We now turn to the issue of universal coverage of this scheme. We wish to claim that one of the reasons this ‘small’ intervention is reasonably effective is because it is collective. This point is made eloquently by a head teacher:
“Universalisation has many benefits. First, it gives a sense of equality among the students. Of course, they come from different socio-economic backgrounds. But, school is the place which is meant for lessening the differences – education is intrinsically involved with the goal of equality. So, a public programme inside the school campus should not make any discrimination – be it caste or gender or economic criteria. Second, any programme aimed to serve select population is bound to carry within it a congenital danger of failure – partial or even total. Such selections for providing assistance are generally made on the basis of certain capability deficiency – being poor, or women, or low caste. Now, the select groups, owing to paucity of information or fragility of voice, cannot make much difference to the actual delivery of the programme. They generally cannot make any noise or register protest. And, the section that can do something effective remains indifferent, since the programme does not serve their interest. What I am observing in the process of executing the bicycle scheme is amazing: even a small problem in the distribution does not go unnoticed. Immediately some parents would come and argue. What I mean to say is that universalisation of public programmes creates an automatic mechanism of community audit. The Rs 10 extra you spend to make the scheme universal, saves Rs 15 on account of monitoring. Most importantly, it ensures delivery.”

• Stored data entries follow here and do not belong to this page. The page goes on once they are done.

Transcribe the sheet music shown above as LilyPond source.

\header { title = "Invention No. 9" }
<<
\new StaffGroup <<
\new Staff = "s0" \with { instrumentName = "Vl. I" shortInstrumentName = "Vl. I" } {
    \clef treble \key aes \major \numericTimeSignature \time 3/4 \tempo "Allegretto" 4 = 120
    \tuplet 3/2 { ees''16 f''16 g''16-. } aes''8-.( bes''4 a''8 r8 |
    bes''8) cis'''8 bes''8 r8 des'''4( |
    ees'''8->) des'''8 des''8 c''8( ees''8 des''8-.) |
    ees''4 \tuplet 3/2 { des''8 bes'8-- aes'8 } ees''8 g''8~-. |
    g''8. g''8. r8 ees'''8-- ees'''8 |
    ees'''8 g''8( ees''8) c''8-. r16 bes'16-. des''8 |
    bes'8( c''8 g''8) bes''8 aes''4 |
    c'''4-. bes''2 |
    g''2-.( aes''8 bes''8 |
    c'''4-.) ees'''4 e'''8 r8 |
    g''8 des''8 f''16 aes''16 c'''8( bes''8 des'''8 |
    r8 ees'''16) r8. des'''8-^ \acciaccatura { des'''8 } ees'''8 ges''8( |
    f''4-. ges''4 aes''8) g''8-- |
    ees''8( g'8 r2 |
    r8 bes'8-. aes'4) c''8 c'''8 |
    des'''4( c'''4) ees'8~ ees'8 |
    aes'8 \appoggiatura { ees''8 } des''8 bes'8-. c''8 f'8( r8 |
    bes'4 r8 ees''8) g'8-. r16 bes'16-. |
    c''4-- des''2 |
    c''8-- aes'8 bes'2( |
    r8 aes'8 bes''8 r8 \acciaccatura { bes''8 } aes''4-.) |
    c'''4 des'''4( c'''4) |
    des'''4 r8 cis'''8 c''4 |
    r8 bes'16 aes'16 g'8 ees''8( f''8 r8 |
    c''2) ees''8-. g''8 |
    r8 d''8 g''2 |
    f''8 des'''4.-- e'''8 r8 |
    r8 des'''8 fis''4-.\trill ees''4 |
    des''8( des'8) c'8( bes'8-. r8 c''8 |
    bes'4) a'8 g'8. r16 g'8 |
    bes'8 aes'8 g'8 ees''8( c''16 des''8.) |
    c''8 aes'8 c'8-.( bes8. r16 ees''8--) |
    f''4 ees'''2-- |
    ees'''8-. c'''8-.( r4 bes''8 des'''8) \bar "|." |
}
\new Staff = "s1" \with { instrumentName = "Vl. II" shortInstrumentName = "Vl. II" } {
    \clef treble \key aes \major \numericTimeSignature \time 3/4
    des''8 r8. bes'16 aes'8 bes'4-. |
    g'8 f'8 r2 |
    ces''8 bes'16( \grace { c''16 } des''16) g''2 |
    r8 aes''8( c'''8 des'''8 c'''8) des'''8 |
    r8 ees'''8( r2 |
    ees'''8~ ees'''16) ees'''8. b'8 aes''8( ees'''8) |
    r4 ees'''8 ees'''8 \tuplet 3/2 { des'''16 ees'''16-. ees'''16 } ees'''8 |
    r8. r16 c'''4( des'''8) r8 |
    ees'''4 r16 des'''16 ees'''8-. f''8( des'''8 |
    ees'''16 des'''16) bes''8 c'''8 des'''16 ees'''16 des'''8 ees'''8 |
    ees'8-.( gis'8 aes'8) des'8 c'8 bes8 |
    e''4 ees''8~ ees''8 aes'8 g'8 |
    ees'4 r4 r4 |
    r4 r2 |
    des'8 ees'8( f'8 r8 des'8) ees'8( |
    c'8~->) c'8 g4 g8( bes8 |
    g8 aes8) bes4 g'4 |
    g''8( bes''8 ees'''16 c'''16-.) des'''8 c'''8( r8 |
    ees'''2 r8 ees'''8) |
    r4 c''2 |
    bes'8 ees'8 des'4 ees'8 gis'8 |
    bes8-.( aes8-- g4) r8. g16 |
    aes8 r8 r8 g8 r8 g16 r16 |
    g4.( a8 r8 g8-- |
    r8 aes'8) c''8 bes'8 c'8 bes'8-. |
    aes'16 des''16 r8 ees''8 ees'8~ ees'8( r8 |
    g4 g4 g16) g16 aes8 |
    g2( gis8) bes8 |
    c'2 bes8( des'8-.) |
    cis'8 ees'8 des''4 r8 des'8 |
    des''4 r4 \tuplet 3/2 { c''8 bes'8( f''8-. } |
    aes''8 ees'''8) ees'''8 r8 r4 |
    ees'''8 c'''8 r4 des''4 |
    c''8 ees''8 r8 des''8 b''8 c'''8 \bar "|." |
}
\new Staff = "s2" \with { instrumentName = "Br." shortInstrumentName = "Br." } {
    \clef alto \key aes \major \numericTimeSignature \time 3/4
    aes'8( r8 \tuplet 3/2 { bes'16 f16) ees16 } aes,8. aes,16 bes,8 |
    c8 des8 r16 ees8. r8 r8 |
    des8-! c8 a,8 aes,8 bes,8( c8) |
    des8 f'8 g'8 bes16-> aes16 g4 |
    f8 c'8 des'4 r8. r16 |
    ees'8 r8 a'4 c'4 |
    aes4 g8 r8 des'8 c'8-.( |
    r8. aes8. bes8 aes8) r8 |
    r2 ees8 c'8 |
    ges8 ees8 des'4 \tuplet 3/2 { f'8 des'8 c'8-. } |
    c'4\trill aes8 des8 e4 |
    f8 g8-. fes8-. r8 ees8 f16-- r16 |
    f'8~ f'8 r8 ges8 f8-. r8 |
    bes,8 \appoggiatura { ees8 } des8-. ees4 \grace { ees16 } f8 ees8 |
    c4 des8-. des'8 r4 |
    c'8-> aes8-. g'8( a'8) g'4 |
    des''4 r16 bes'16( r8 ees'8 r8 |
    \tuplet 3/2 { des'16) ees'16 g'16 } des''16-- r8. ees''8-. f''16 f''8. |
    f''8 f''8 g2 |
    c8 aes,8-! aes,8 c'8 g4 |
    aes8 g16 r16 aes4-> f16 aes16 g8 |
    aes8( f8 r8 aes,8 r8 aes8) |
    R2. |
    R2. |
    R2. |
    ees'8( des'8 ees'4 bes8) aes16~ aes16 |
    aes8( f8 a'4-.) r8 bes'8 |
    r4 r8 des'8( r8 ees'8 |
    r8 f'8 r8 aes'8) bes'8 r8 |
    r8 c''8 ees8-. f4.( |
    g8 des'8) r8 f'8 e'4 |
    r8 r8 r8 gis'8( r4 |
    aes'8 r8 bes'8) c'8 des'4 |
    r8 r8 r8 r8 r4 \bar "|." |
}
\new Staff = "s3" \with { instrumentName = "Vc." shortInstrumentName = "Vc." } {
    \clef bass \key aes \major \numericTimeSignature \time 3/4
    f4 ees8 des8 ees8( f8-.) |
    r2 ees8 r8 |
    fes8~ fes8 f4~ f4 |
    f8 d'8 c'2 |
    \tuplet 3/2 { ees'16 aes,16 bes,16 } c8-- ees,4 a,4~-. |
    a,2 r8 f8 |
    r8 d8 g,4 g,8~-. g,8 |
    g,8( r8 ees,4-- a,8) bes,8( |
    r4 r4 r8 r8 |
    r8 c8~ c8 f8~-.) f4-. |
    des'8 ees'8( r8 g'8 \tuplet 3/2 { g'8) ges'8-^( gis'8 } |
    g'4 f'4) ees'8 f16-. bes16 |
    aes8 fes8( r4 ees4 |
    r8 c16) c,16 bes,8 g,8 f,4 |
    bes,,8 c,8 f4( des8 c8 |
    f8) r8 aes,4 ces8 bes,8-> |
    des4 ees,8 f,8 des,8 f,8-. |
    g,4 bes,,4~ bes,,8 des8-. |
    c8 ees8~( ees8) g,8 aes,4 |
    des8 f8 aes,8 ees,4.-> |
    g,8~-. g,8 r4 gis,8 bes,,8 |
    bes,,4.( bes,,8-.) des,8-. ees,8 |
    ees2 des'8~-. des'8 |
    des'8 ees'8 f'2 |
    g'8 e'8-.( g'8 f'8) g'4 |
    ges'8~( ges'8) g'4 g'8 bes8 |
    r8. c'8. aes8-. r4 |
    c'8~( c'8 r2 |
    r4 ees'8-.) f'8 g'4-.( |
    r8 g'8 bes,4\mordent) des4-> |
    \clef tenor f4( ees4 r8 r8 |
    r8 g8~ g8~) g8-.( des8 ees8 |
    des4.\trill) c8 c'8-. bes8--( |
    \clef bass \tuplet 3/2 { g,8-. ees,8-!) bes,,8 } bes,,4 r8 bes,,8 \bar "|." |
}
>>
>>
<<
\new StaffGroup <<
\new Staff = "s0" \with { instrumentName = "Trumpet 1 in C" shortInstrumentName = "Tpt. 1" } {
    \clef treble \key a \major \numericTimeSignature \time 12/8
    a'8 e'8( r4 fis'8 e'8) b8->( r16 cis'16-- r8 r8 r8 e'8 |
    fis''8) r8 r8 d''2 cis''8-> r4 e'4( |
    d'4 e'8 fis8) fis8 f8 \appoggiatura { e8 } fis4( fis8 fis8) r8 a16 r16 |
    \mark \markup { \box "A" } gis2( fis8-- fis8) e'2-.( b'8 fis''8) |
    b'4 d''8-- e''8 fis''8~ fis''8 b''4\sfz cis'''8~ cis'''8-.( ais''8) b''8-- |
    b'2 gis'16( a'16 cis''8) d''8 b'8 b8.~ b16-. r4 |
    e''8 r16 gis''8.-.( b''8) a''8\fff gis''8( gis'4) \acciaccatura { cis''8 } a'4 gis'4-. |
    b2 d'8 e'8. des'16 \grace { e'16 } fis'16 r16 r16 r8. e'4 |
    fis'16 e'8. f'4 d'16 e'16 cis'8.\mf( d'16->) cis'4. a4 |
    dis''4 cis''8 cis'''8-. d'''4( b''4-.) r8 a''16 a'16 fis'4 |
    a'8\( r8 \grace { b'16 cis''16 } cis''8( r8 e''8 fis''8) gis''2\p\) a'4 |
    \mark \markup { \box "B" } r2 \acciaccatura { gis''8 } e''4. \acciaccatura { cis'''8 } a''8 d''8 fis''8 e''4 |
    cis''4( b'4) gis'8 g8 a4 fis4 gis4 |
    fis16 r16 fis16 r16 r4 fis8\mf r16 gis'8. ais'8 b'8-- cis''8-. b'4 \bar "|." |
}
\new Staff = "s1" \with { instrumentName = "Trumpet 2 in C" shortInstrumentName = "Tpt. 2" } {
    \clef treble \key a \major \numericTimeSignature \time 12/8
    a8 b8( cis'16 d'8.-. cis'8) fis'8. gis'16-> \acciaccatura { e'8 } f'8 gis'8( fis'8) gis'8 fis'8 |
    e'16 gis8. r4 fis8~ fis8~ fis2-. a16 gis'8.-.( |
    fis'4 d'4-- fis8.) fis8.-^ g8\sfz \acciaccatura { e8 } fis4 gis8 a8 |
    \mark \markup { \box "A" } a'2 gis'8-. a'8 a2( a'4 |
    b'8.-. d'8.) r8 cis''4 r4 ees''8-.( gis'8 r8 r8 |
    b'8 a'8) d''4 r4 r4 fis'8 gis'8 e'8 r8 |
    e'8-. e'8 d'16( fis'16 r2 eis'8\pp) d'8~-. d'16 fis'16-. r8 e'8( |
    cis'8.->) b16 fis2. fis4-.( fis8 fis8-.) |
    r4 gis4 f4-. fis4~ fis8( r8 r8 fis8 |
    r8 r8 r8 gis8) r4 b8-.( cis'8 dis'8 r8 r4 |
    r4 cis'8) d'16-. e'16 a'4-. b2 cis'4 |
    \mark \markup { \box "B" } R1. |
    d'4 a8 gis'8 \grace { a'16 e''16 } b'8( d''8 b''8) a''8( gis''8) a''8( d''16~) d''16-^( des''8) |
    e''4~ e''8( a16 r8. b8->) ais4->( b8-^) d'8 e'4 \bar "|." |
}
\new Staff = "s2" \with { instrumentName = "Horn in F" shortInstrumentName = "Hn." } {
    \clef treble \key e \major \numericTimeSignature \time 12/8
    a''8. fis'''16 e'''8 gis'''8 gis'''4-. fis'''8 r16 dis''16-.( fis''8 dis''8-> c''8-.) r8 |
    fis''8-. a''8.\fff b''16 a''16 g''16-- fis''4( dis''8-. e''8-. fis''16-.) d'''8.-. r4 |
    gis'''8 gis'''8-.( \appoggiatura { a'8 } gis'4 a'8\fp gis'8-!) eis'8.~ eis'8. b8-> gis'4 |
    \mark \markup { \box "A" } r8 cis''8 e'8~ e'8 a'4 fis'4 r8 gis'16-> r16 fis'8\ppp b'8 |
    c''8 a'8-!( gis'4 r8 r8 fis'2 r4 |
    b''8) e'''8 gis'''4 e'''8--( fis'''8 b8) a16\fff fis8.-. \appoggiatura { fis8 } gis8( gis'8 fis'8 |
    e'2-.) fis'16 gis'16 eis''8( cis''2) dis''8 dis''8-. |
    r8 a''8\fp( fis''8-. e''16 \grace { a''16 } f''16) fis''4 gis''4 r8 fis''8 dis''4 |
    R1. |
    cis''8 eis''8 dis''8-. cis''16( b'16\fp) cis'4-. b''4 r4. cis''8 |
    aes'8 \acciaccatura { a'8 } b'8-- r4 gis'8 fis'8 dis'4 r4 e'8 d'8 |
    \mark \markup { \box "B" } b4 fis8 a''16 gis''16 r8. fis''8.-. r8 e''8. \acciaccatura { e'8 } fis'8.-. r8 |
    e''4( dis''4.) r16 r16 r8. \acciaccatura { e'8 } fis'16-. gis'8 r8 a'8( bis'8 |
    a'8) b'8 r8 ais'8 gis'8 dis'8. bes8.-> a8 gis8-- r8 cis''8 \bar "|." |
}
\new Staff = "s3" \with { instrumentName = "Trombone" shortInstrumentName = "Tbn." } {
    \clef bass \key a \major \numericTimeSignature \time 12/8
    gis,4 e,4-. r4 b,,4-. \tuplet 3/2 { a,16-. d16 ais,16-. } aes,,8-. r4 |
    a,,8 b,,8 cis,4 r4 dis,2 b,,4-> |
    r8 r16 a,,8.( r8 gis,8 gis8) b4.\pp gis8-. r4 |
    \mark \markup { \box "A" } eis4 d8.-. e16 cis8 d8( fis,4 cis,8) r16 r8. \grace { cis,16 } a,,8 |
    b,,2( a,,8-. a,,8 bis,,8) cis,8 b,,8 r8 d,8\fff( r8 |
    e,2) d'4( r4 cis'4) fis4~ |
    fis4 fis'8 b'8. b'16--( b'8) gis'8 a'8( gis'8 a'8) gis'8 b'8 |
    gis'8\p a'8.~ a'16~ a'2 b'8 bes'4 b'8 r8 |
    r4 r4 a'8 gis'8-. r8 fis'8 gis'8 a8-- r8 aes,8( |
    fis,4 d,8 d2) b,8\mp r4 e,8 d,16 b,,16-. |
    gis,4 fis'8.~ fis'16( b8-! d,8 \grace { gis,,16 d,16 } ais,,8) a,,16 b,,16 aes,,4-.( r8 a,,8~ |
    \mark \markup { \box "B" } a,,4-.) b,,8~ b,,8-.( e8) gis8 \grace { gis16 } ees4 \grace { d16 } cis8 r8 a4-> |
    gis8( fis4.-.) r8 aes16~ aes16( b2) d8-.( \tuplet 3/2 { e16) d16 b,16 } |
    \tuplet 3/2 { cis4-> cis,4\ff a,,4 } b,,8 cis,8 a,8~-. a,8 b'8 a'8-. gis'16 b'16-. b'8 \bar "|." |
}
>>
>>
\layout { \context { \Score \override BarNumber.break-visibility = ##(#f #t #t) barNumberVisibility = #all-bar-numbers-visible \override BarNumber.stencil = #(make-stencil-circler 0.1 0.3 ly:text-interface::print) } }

Thus, by making the bicycle a companion for all high school goers, the scheme has created a potential for bringing them together, in creating a ‘relationship of equality and solidarity’. Yet, there are some general concerns about the proliferation of piecemeal populist measures introduced by political leaders of all hues. In the present context, it is important to reiterate that a bicycle can only be a supplement to, and not a substitute for, other essential educational interventions that are required to address systemic deficits that impede the transition of the rural youth, especially the marginalised among them, from elementary to secondary level, such as non-availability of science streams in many rural high schools, teacher inadequacy therein, their curriculum overload and excessive examination orientation, and so on. Also, sustained cooperation between various departments, for example in this case between the Department of School Education and the Department of Backward Classes Welfare put in charge of cycle distribution, is a pre-condition for a happy coupling between ‘wheeling’ and ‘schooling’. Otherwise, stand-alone schemes may end up creating a heap of ineffective policy debris.